The Centre for Biological Diversity, one of those groups, does not normally get involved in GM issues, said the Centre's Noah Greenwald, but this case "has broad implications for how governments do environmental analysis and when they need to prepare impact statements".

"The broader implications are why we got in this," he told IPS.

Doug Gurian-Sherman, who wrote several expert opinions for the earlier cases in lower courts and is a senior scientist at the food and environment programme of the Union of Concerned Scientists, which has also filed an amicus brief, pointed to the need for the type of citizen oversight of the government's own oversight that is granted by statutes like NEPA.

"The big issue here is how much deference should be given to a regulatory agency and its expertise in doing its job versus how much access or deference should be given to the public in having the ability to challenge the agency in court," he said.

"The issue here then becomes how amenable is the Supreme Court going to be in terms of allowing citizens to bring suit against an agency that is not doing its job, and that I think is the gist of what this decision may be," he added.

But the legal implications are only half the story. Also implicated, at least potentially, is the future of GM crops in the U.S. and elsewhere.

In the original court case, organic farmers argued that the genes of the GM alfalfa would be carried to neighbouring - potentially miles away - non-GM alfalfa by the bees that pollinate the crop and that genetic contamination would hurt their ability to market their alfalfa under the label "organic". This would also preclude them from exporting to countries that prohibit GM crops.

"Consumers may not accept products cross-contaminated with genetically-engineered components and you can test for those and testing is done pretty routinely and therefore the market could reject the contaminated organic crops," explained Gurian-Sherman.

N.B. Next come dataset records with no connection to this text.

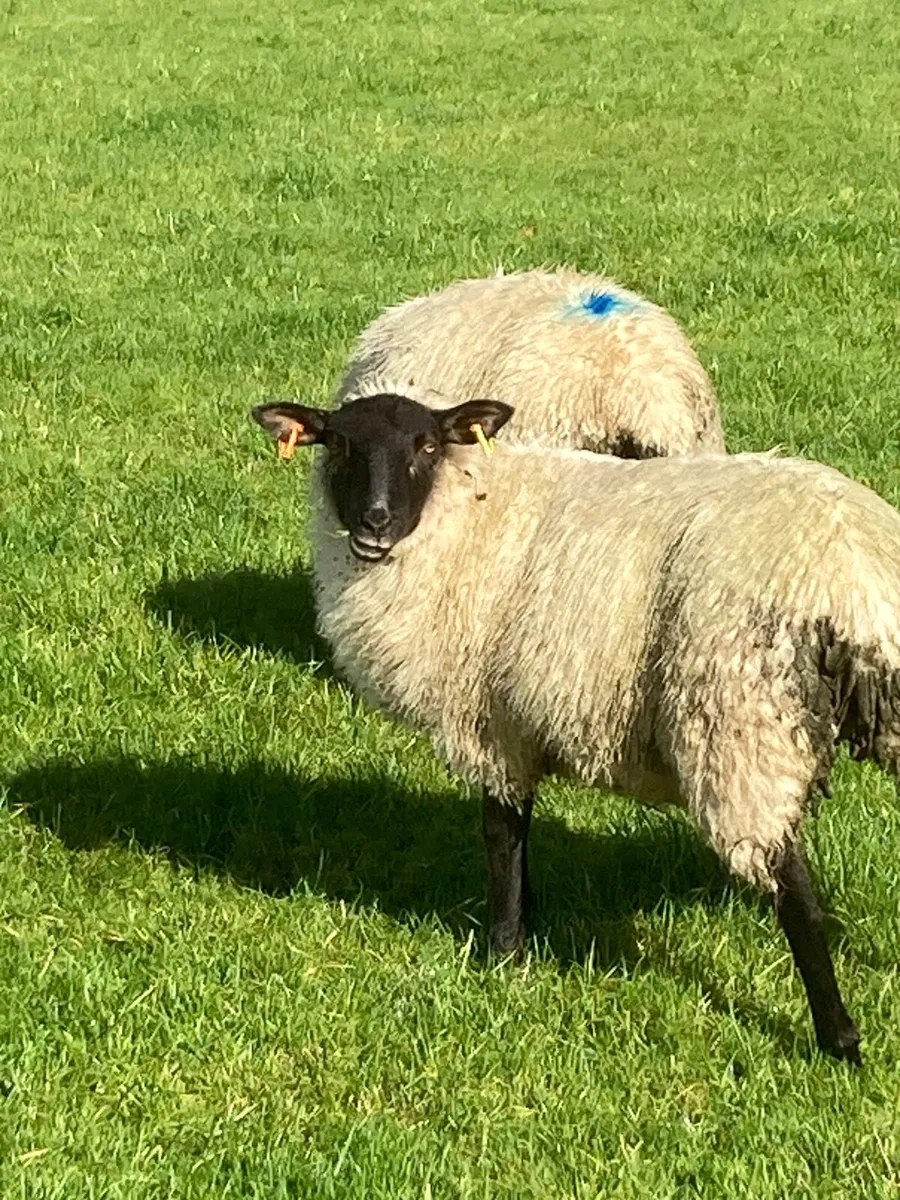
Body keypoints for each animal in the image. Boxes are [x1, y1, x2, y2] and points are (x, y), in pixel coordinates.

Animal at [252, 391, 900, 1065]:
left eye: (427, 445)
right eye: (340, 443)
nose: (374, 522)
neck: (462, 512)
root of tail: (856, 573)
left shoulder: (492, 726)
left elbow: (501, 835)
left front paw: (503, 950)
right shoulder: (517, 724)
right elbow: (520, 837)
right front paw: (528, 924)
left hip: (739, 719)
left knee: (794, 892)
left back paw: (839, 1039)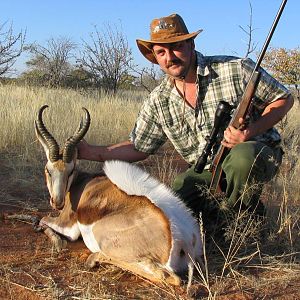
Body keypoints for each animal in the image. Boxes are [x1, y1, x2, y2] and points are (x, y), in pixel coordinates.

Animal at [35, 105, 203, 286]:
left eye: (70, 170)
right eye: (48, 170)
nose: (57, 202)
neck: (80, 182)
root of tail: (184, 239)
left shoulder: (68, 226)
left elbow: (43, 219)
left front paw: (56, 240)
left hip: (103, 235)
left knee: (167, 276)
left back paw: (93, 258)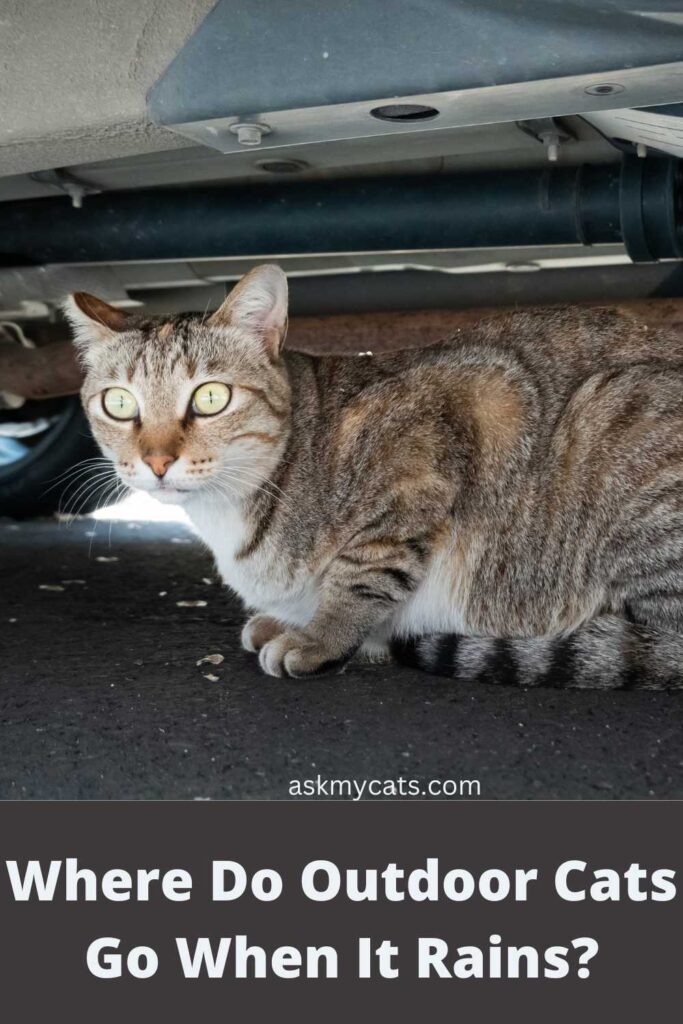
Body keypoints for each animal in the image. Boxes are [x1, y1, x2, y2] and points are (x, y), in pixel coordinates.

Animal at [65, 264, 683, 688]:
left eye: (211, 397)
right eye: (119, 403)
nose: (157, 460)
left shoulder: (435, 433)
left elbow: (362, 573)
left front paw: (322, 636)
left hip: (613, 419)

In addition to this economic impact, they have argued that the planting of the Roundup Ready alfalfa that is at issue here, used in conjunction with the Monsanto-made herbicide Roundup, may also lead to increased herbicide-resistance in weeds.

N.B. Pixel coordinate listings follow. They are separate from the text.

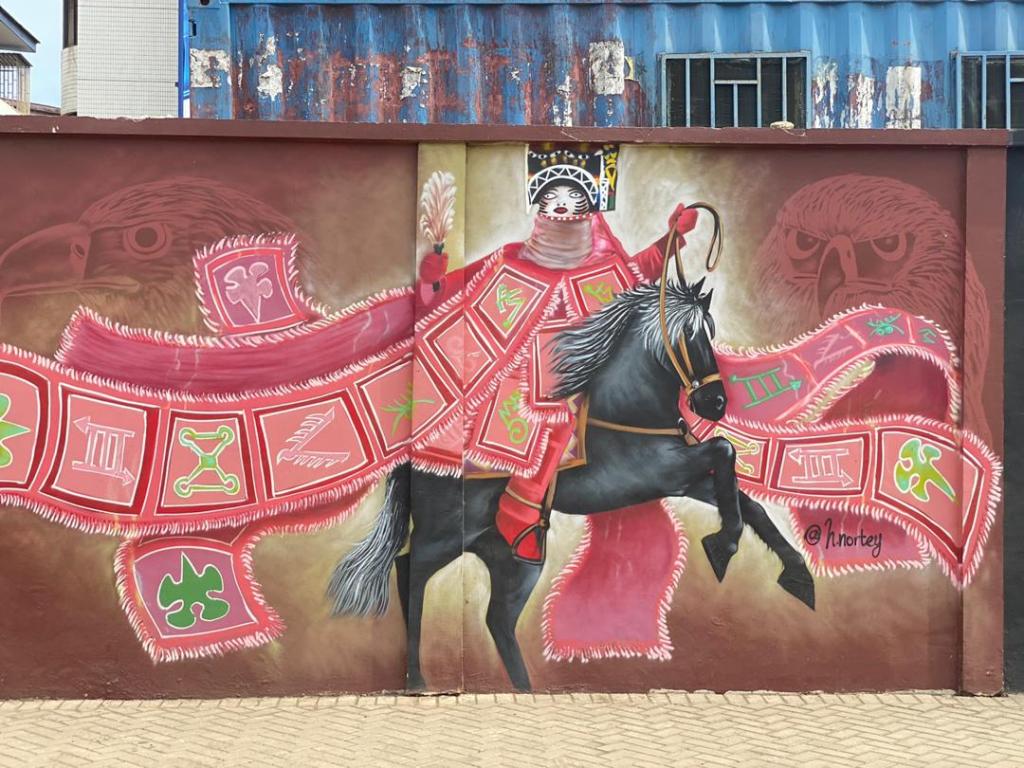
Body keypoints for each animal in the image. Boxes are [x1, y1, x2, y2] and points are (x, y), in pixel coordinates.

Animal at [328, 278, 815, 692]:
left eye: (709, 335)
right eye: (686, 338)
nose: (713, 404)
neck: (628, 409)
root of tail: (416, 455)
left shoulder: (682, 478)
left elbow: (748, 501)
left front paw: (796, 575)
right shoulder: (657, 471)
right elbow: (725, 451)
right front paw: (723, 546)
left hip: (510, 553)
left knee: (497, 619)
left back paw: (520, 687)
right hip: (446, 533)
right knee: (410, 570)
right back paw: (417, 679)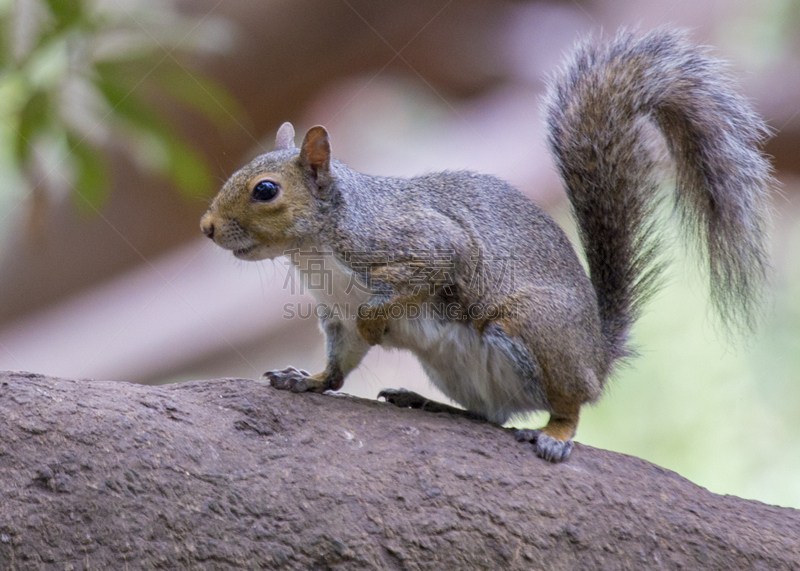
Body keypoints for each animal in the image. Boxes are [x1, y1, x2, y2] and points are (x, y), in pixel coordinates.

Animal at [198, 29, 768, 462]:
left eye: (265, 190)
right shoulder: (334, 314)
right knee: (487, 415)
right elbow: (339, 365)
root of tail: (597, 355)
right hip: (459, 370)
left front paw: (378, 323)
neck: (316, 249)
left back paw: (554, 434)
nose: (206, 227)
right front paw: (307, 379)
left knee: (568, 404)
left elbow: (425, 274)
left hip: (533, 330)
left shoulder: (419, 242)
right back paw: (428, 404)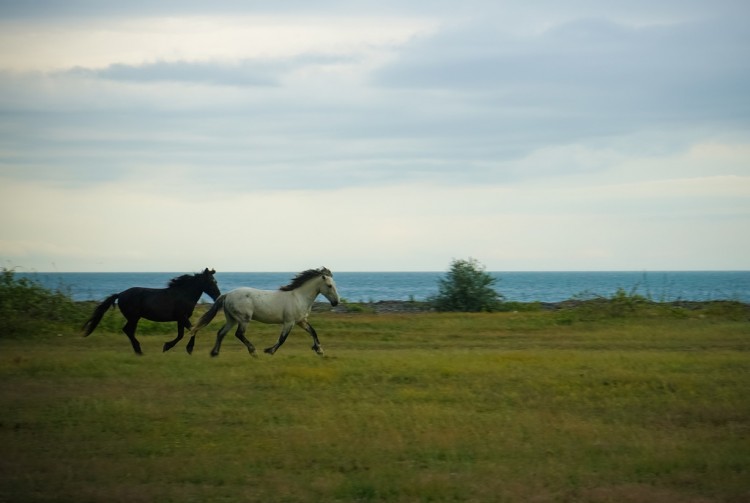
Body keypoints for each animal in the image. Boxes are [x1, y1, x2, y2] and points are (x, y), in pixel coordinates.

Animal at [85, 268, 222, 354]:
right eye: (211, 281)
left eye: (215, 281)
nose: (218, 296)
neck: (184, 294)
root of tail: (120, 294)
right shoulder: (182, 317)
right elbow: (193, 331)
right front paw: (188, 349)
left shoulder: (180, 319)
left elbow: (181, 334)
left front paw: (167, 346)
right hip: (134, 317)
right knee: (128, 330)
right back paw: (139, 350)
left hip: (134, 318)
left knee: (128, 331)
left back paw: (138, 350)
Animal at [187, 268, 342, 358]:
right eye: (329, 285)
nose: (336, 302)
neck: (299, 297)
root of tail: (227, 295)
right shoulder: (289, 322)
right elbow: (282, 339)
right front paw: (269, 351)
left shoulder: (300, 321)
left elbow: (313, 332)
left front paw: (320, 350)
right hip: (244, 319)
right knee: (239, 334)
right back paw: (253, 351)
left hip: (232, 319)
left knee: (221, 333)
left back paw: (214, 353)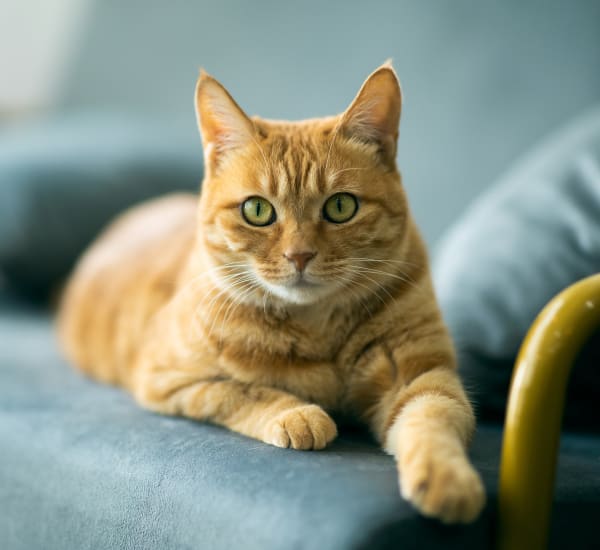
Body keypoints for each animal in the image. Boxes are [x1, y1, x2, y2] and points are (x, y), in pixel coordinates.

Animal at [58, 62, 486, 524]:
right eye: (257, 210)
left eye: (341, 207)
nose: (299, 255)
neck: (316, 328)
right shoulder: (168, 379)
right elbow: (240, 390)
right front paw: (298, 414)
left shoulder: (421, 376)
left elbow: (434, 418)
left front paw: (448, 481)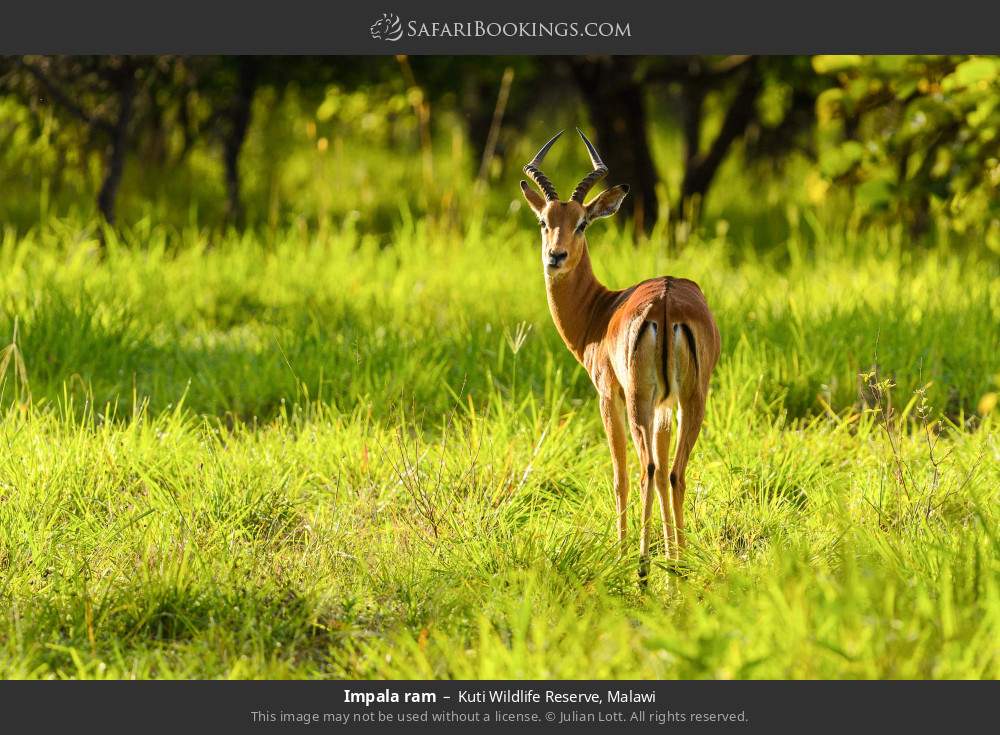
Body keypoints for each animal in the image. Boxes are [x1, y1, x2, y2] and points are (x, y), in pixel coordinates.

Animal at [520, 129, 721, 582]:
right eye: (544, 222)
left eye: (581, 223)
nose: (554, 256)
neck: (600, 312)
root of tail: (666, 302)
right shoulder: (664, 408)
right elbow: (664, 475)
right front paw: (672, 559)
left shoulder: (607, 395)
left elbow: (619, 475)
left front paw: (624, 552)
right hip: (689, 400)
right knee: (673, 472)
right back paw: (678, 567)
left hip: (637, 402)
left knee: (644, 469)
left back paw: (642, 568)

APHIS largely dismissed this as an issue in its original analysis, says Gurian-Sherman, "even though over the last couple years the incidence of resistant weeds and the economic impacts they're having largely contradicts APHIS's analysis."

Though questions over the environmental and economic impacts of growing GM crops have existed for decades, the issue remains extremely complicated from an ethical and health perspective. Depending on how broad the Supreme Court's decision ends up being, it could go a long way to deciding the fate of other GM crops.

A case on GM sugar beets is currently ongoing. The court has allowed plantings this year, but has reserved the right to prohibit them in the future. The USDA is in the midst of preparing a draft impact statement for both these sugar beets and a GM creeping bentgrass.

Gurian-Sherman has serious concerns about the agency's actions on GM crops generally. "There's been several indications beside this case that USDA has not been really doing an adequate job regulating genetically-engineered seed&As a scientist, having reviewed a number of environmental assessments that the agency has done, in my opinion they've often done a very lax, scientifically often unsupportable job in their analyses. It's not like they've been completely negligent, but in my opinion they've made a number of errors in either scientific reasoning or in their data or data analysis."

Since 1992, USDA's APHIS division has granted non-regulated status to GM plants in response to 80 petitions, according to Bond, including multiple varieties of corn, soybeans, cotton, rapeseed, potato, tomato, squash, papaya, plum, rice, sugar beet, tobacco, alfalfa, flax, and chicory.

Tuesday's decision may have a significant influence on how that list changes in the future.